Concerns regarding the financial burden on small businesses were echoed by Nancy Miller, owner of Vinna Human Resources, which represents over 85 businesses statewide. She believes the costs associated with PFML may exceed initial estimates, factoring in both payroll taxes and administrative expenses. “I think 20 weeks is excessive. I think 12 weeks would have been fine,” she commented, questioning the incentive for employees to return to work if they could receive a significant portion of their wages while on leave.

In contrast, Penny Stai, owner of River Cinema in East Grand Forks, views the costs of the program as manageable. With an annual payroll of approximately $1 million, Stai estimates her business would incur around $8,800 in costs, shared between her and her employees. “It’s not that much money… as long as it’s a good thing for the staff and for our community, that’s fine with me,” she said, though she acknowledged potential staffing challenges for small businesses during employee absences.
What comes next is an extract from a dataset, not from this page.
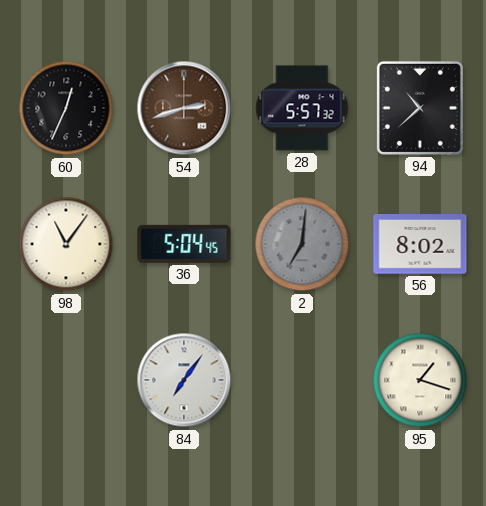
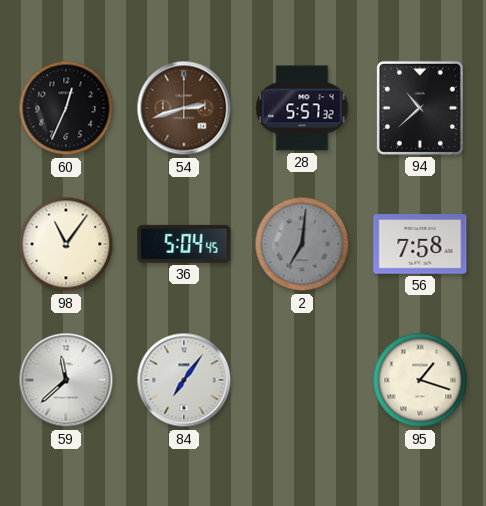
56: 8:02 -> 7:58
59: none -> 11:38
Similar workforce concerns were raised by Ryan Wall, vice president of administration for American Crystal Sugar. He emphasized that the company already provides a short-term disability benefit comparable to the state’s plan and anticipates increased staff shortages as a result of the new program. “We also anticipate the program will lead to increased staff shortages, requiring greater overtime costs,” Wall noted.

In response to potential staffing issues, the Minnesota government is offering Small Employer Assistance Grants to support businesses when employees take leave. These grants cover up to $3,000 per leave and a maximum of $6,000 per employee annually.

For employees to qualify for medical leave under PFML, they must have a “qualifying condition” certified by a healthcare professional that lasts at least seven days. Family leave qualifications are broader, covering events such as welcoming a new child, caring for a family member with a serious health condition, and providing support to military personnel.

Norfleet highlighted that the United States is among a few countries without a federal paid family and medical leave program, positioning Minnesota as the 13th state to implement its own. He cited positive outcomes observed in other states that have adopted similar programs, including increased employee retention and improved health outcomes. “In the 20 years since they launched that program, 87% of employers have said that they see no increased costs as a reduction as a result of the program,” he remarked.

The clear divide among local businesses illustrates the varied perspectives on the PFML program’s anticipated effects. East Grand Forks Economic Development Director Maggie Brockling noted that while some businesses view it as a valuable tool for retention, others see it as an additional burden. “Some felt that it was an added benefit to their staff, and that it could be seen as something, as a retention tool or an incentive to come work on this side of the state border,” she explained.

As the PFML program prepares to launch, Minnesota businesses are grappling with its potential implications, balancing the anticipated benefits for employees against the operational challenges and costs it may impose. The program will be administered by a newly established state agency within DEED, focusing on transparency and providing resources for employers managing leave requests. All Minnesota businesses, with exceptions for self-employed individuals, tribal nations, and federal government positions, will be enrolled in the program.